• **Request**
Rewrite the text read from each of the following items, replacing "Tenerife" with "Las Palmas" and keeping everything else as it is. Leave the pictures out.

• **Supplied material**
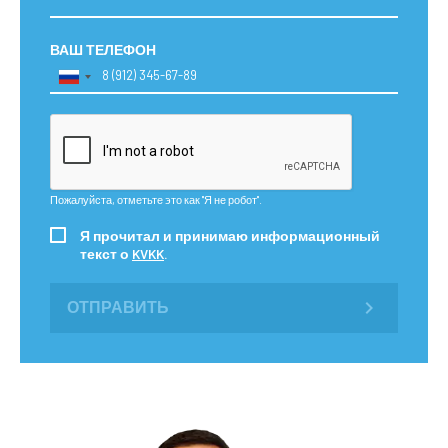
ВАШ ТЕЛЕФОН
Пожалуйста, отметьте это как "Я не робот".
Я прочитал и принимаю информационный
текст о
KVKK
.
ОТПРАВИТЬ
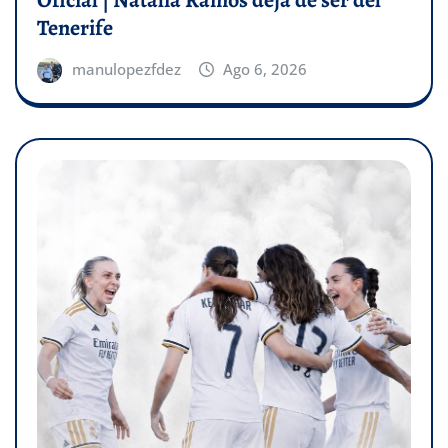
Oficial | Natalia Ramos deja de ser del
Tenerife
manulopezfdez
Ago 6, 2026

• **Output of the exercise**
ВАШ ТЕЛЕФОН
Пожалуйста, отметьте это как "Я не робот".
Я прочитал и принимаю информационный
текст о
KVKK
.
ОТПРАВИТЬ
Oficial | Natalia Ramos deja de ser del
Las Palmas
manulopezfdez
Ago 6, 2026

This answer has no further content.